Yes I have a 3' x 7' assembly table that I can cut on but, there is not a lot of spare room and year after year I keep stuffing more stuff into my tiny shop.  Heck, one of the reasons I bought the Kapex and UG stand is that it was 1/2 of the area of my DeWalt and Bosch Gravity Rise stand (which was a lot more stable).

I can just imagine a longer track getting banged up one day as I heft oversized timbers around by myself (banging into stuff).  My last project I had a few timbers of 12/4 Brazilian boxwood 10' long that I had to get cut and then resaw on the bandsaw and that could have been a disaster moving those around in a small space.  I think I'm getting too old for those kind of timbers ;-)

Jack
 
Jack,

A lot of excellent replies and recommendations above!  If you do decide to buy the TS-55, it comes with the FS1400 rail, and many places will allow you to swap that rail out for a holey rail which will lead you into the LR32 system.... 
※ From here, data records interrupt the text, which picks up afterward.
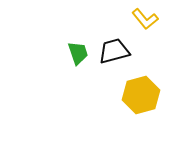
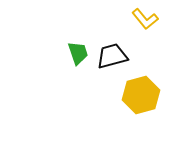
black trapezoid: moved 2 px left, 5 px down
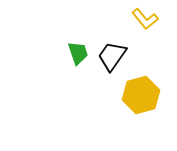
black trapezoid: rotated 40 degrees counterclockwise
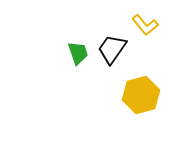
yellow L-shape: moved 6 px down
black trapezoid: moved 7 px up
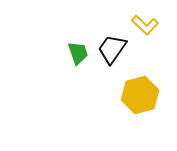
yellow L-shape: rotated 8 degrees counterclockwise
yellow hexagon: moved 1 px left
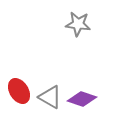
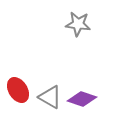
red ellipse: moved 1 px left, 1 px up
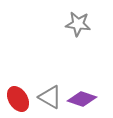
red ellipse: moved 9 px down
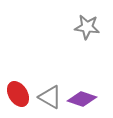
gray star: moved 9 px right, 3 px down
red ellipse: moved 5 px up
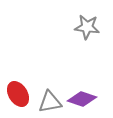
gray triangle: moved 5 px down; rotated 40 degrees counterclockwise
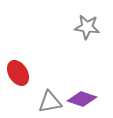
red ellipse: moved 21 px up
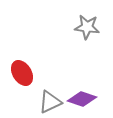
red ellipse: moved 4 px right
gray triangle: rotated 15 degrees counterclockwise
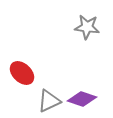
red ellipse: rotated 15 degrees counterclockwise
gray triangle: moved 1 px left, 1 px up
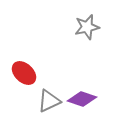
gray star: rotated 20 degrees counterclockwise
red ellipse: moved 2 px right
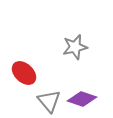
gray star: moved 12 px left, 20 px down
gray triangle: rotated 45 degrees counterclockwise
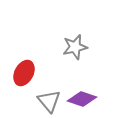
red ellipse: rotated 75 degrees clockwise
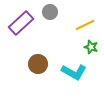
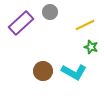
brown circle: moved 5 px right, 7 px down
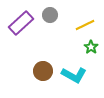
gray circle: moved 3 px down
green star: rotated 16 degrees clockwise
cyan L-shape: moved 3 px down
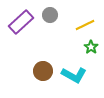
purple rectangle: moved 1 px up
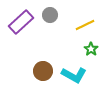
green star: moved 2 px down
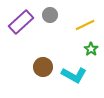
brown circle: moved 4 px up
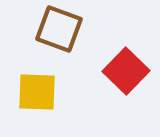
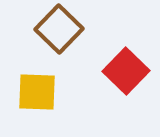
brown square: rotated 24 degrees clockwise
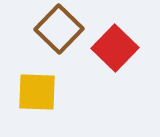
red square: moved 11 px left, 23 px up
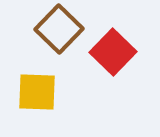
red square: moved 2 px left, 4 px down
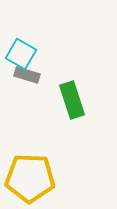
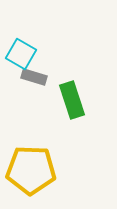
gray rectangle: moved 7 px right, 2 px down
yellow pentagon: moved 1 px right, 8 px up
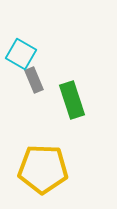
gray rectangle: moved 3 px down; rotated 50 degrees clockwise
yellow pentagon: moved 12 px right, 1 px up
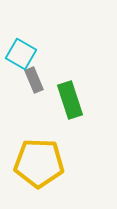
green rectangle: moved 2 px left
yellow pentagon: moved 4 px left, 6 px up
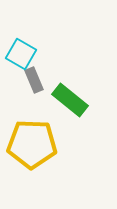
green rectangle: rotated 33 degrees counterclockwise
yellow pentagon: moved 7 px left, 19 px up
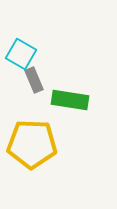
green rectangle: rotated 30 degrees counterclockwise
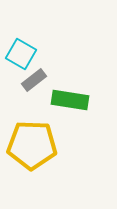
gray rectangle: rotated 75 degrees clockwise
yellow pentagon: moved 1 px down
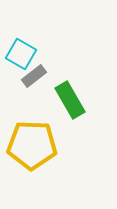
gray rectangle: moved 4 px up
green rectangle: rotated 51 degrees clockwise
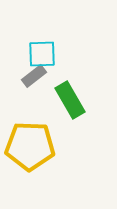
cyan square: moved 21 px right; rotated 32 degrees counterclockwise
yellow pentagon: moved 2 px left, 1 px down
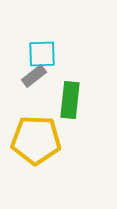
green rectangle: rotated 36 degrees clockwise
yellow pentagon: moved 6 px right, 6 px up
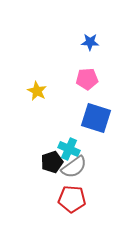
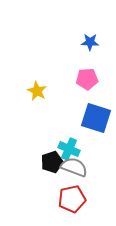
gray semicircle: rotated 124 degrees counterclockwise
red pentagon: rotated 16 degrees counterclockwise
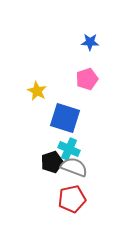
pink pentagon: rotated 15 degrees counterclockwise
blue square: moved 31 px left
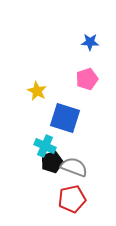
cyan cross: moved 24 px left, 3 px up
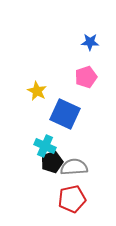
pink pentagon: moved 1 px left, 2 px up
blue square: moved 4 px up; rotated 8 degrees clockwise
gray semicircle: rotated 24 degrees counterclockwise
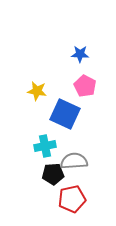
blue star: moved 10 px left, 12 px down
pink pentagon: moved 1 px left, 9 px down; rotated 25 degrees counterclockwise
yellow star: rotated 18 degrees counterclockwise
cyan cross: rotated 35 degrees counterclockwise
black pentagon: moved 1 px right, 12 px down; rotated 15 degrees clockwise
gray semicircle: moved 6 px up
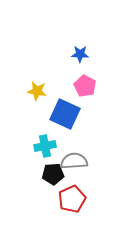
red pentagon: rotated 12 degrees counterclockwise
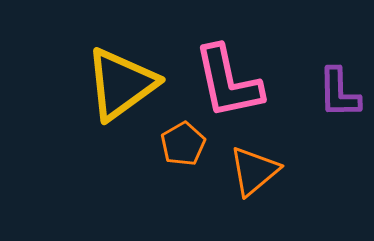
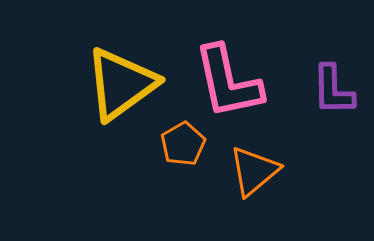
purple L-shape: moved 6 px left, 3 px up
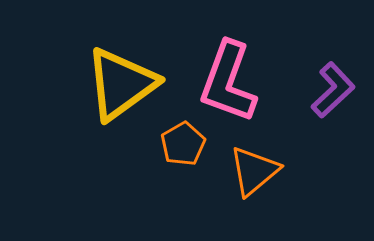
pink L-shape: rotated 32 degrees clockwise
purple L-shape: rotated 132 degrees counterclockwise
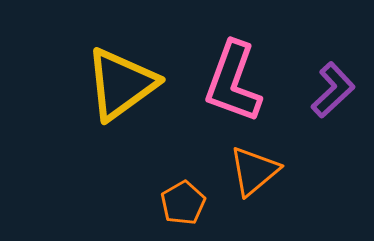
pink L-shape: moved 5 px right
orange pentagon: moved 59 px down
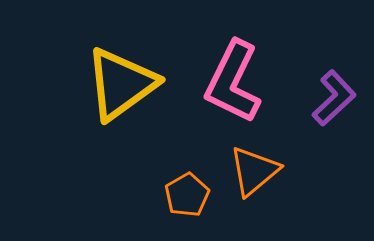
pink L-shape: rotated 6 degrees clockwise
purple L-shape: moved 1 px right, 8 px down
orange pentagon: moved 4 px right, 8 px up
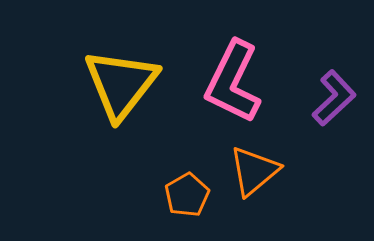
yellow triangle: rotated 16 degrees counterclockwise
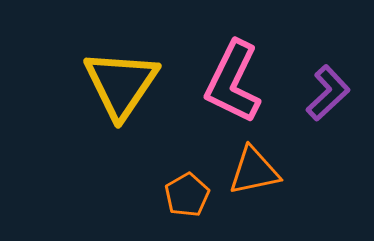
yellow triangle: rotated 4 degrees counterclockwise
purple L-shape: moved 6 px left, 5 px up
orange triangle: rotated 28 degrees clockwise
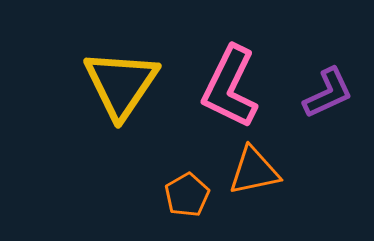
pink L-shape: moved 3 px left, 5 px down
purple L-shape: rotated 18 degrees clockwise
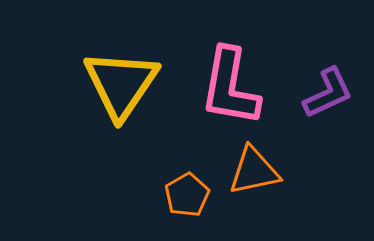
pink L-shape: rotated 16 degrees counterclockwise
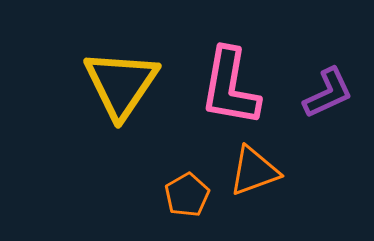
orange triangle: rotated 8 degrees counterclockwise
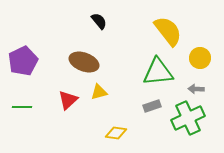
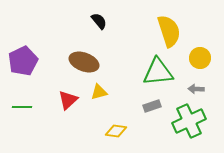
yellow semicircle: moved 1 px right; rotated 20 degrees clockwise
green cross: moved 1 px right, 3 px down
yellow diamond: moved 2 px up
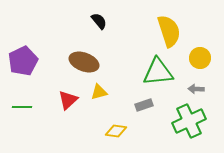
gray rectangle: moved 8 px left, 1 px up
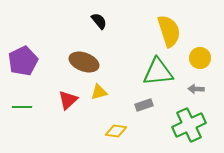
green cross: moved 4 px down
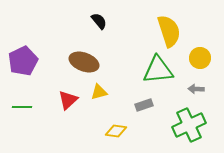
green triangle: moved 2 px up
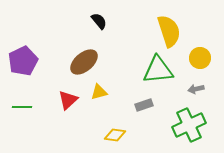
brown ellipse: rotated 60 degrees counterclockwise
gray arrow: rotated 14 degrees counterclockwise
yellow diamond: moved 1 px left, 4 px down
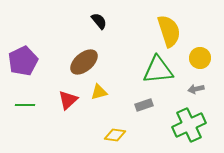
green line: moved 3 px right, 2 px up
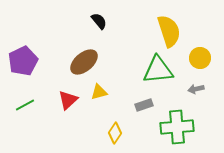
green line: rotated 30 degrees counterclockwise
green cross: moved 12 px left, 2 px down; rotated 20 degrees clockwise
yellow diamond: moved 2 px up; rotated 65 degrees counterclockwise
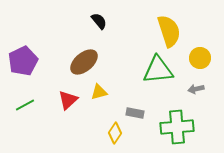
gray rectangle: moved 9 px left, 8 px down; rotated 30 degrees clockwise
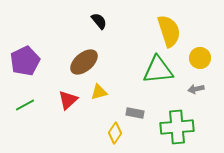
purple pentagon: moved 2 px right
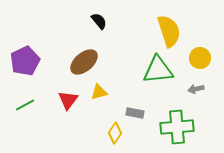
red triangle: rotated 10 degrees counterclockwise
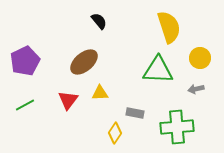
yellow semicircle: moved 4 px up
green triangle: rotated 8 degrees clockwise
yellow triangle: moved 1 px right, 1 px down; rotated 12 degrees clockwise
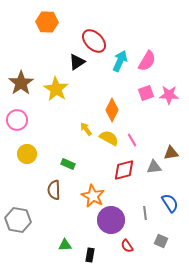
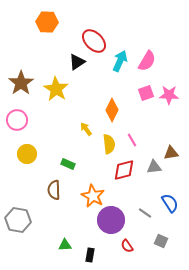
yellow semicircle: moved 6 px down; rotated 54 degrees clockwise
gray line: rotated 48 degrees counterclockwise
I think the best arrangement, if you can find the room inside or outside, would be to buy the FS300 rail for the long cuts, and you will use the FS1400 for the cross ways cut.  As pointed out above, once you buy the Betterley, connectors (x 2) and the extra rail, the costs aren't that far apart going with the long and short rail.

Gary
 
My tracksaw is yellow and my long track is 102 inches (about 2600mm) so my situation is a bit different.  I store the long track on the shallow top shelf my lumber rack, however.  I built it with a shelf 6 inches lower than the ceiling just for this track and for an occasional piece of plumbing pipe.  I'm sure two tracks will work but it's nice to have the long one.  My other track is 59 inches (about 1500 mm) and is a bit long sometimes but very usable.  Two short tracks are more portable but one long and one short works very nicely.